大きな額の現金出費が続くこの時期、住宅ローン返済に重なるととても大変です。
そこで住宅取得資金贈与と一緒に考えておきたいのが、「教育資金の一括贈与の特例」です。質問1 教育費と住宅ローン返済が重なるってどんなイメージ?
下図は夫、妻とも30歳。この年に30年の住宅ローンを組み、第1子は32歳、第2子が34歳で誕生、私立保育園、公立小中学校、私立高校・大学にストレートで進学・卒業した例で、赤帯部分が教育費急増期です。
ご自身の住宅ローン返済プランとお子さまの年令から、教育費のピークがいつ来るのか確認されることをお勧めします。※余命は厚生労働省発表の「平成27年簡易生命表の概況」から。30歳の統計的寿命は男性81.46歳、女性87.51歳
画像提供:原 浩也質問2 大学生の生活費ってどれくらいなの?
独立行政法人 日本学生支援機構の「平成26年度学生生活調査」によると、学費を含んだ生活費は年間で国立約150万円、私立約198万円となっています。(学部昼間部) 単純計算すると4年間で国立約600万円、私立約792万円にもなります。
独立行政法人日本学生支援機構『学生生活調査』質問3 奨学金を借りればいいんじゃない?
奨学金にはもらえる「給付」と卒業後に返す「貸与」があり、ほとんどは卒業後に返済が必要な「貸与」で利子も加わる「子どもの借金」です(一部は無利子も)。
さて奨学金は就学支援が目的なので、希望すれば比較的簡単に借りられます。
これが原因で卒業時は数百万円になったり、後に返済が滞ってブラックリスト入りする人が急増したりと、社会問題化している点にはご注意ください。質問4 奨学金以外ならどうしたらいいの?
「こども(学資)保険」などで積立てたり、「国の教育ローン」などの利用がお勧めです。

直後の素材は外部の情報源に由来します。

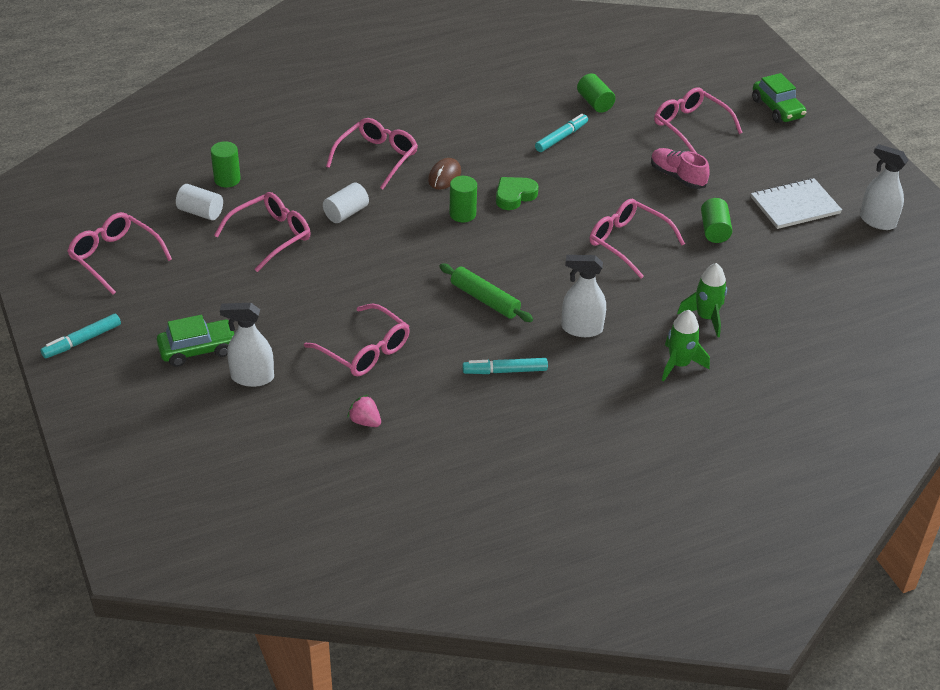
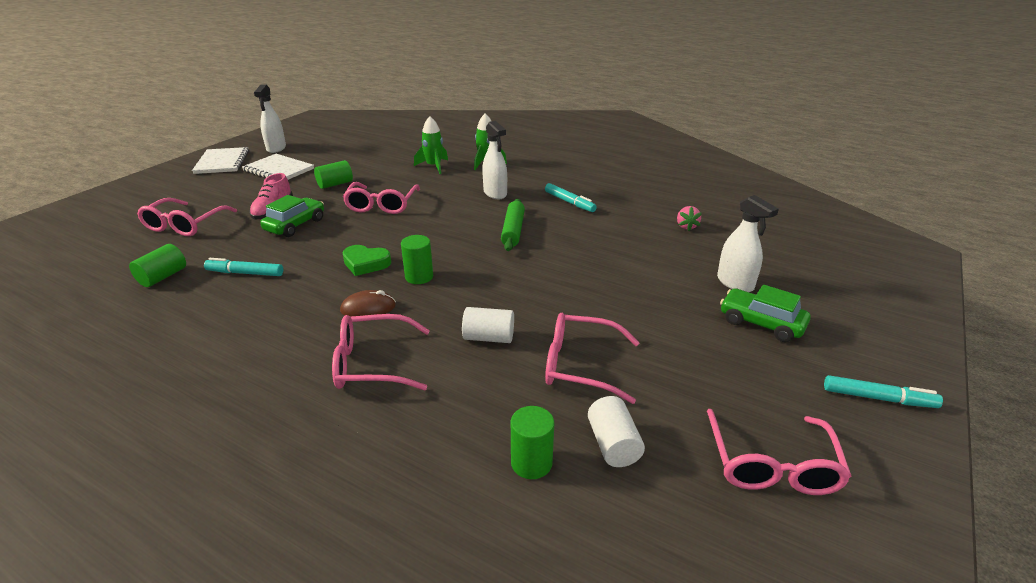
camera: 125 degrees left, 10 degrees down
pink glasses [304,303,410,376] -> none
green car [752,73,806,123] -> green car moved to [260,195,324,237]
none -> white notebook [192,147,249,174]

なお株式など元本保証されない商品での運用は避けたほうがいいでしょう。
そして最後は「親にお願いしてみる」です。
早いうちから教育費援助を「予約」出来ればとても安心で、それをサポートする国の仕組みが「教育資金の一括贈与の特例」です。質問5 教育資金の一括贈与の特例(優遇措置)ってどんな内容?

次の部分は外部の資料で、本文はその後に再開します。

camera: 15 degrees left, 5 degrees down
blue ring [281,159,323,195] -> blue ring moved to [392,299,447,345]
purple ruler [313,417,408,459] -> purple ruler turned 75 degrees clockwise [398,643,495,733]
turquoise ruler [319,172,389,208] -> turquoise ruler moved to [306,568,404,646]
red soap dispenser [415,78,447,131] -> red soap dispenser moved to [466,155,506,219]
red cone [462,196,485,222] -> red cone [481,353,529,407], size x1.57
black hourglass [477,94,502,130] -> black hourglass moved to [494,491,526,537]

正式には「教育資金の一括贈与に係る贈与税非課税措置」と言います。 これは平成31年3月31日までの特例で、おじいちゃんやおばあちゃん(直系尊属)から子・孫(以下、子)が教育資金を一括でもらった場合、子一人あたり1,500万円までが非課税になります。

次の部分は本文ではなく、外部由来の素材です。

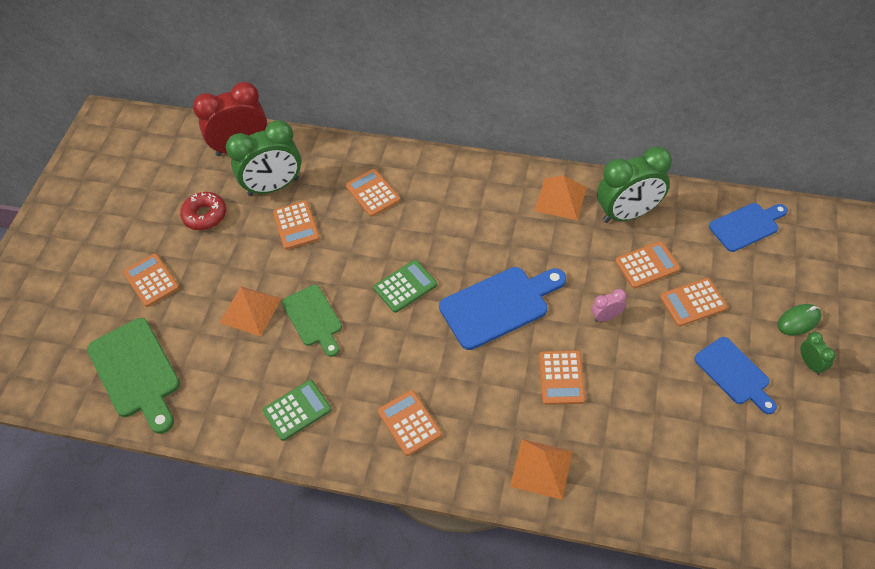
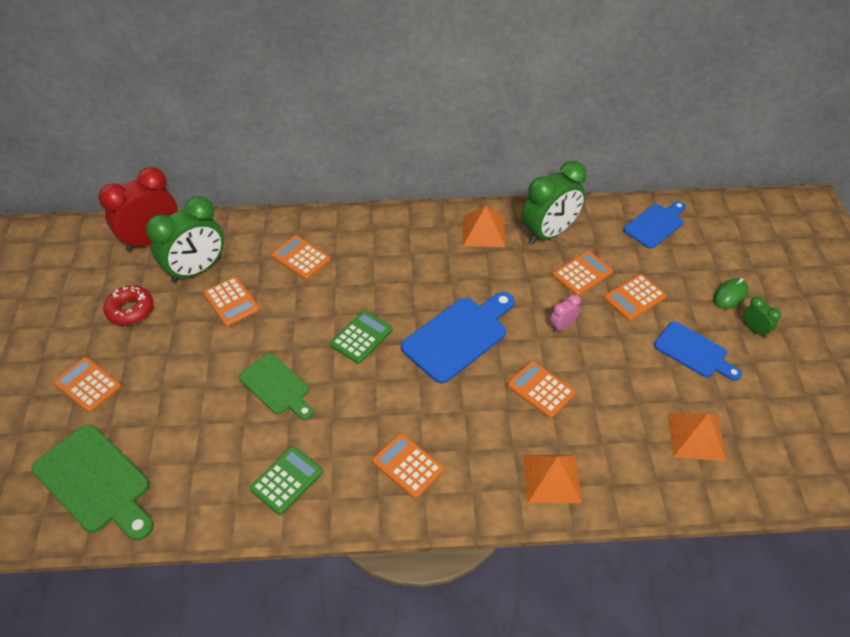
camera: 20 degrees left, 5 degrees down
orange pyramid [220,286,281,336] -> orange pyramid moved to [668,413,726,461]
orange calculator [539,351,585,405] -> orange calculator turned 150 degrees clockwise [507,361,575,418]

文部科学省『教育資金の一括贈与に係る贈与税非課税措置』質問6 手続きはどうするの?
銀行などの金融機関(以下、銀行等)で子名義の「教育資金口座」を開設し、預入日までに銀行等を通して「教育資金非課税申告書」を税務署に提出します。
口座からの払い出しは教育資金の内訳が分かる領収書などを添えて手続きしますが、必ずしも先に立て替え払いをしなくて済む場合(と方法)があります。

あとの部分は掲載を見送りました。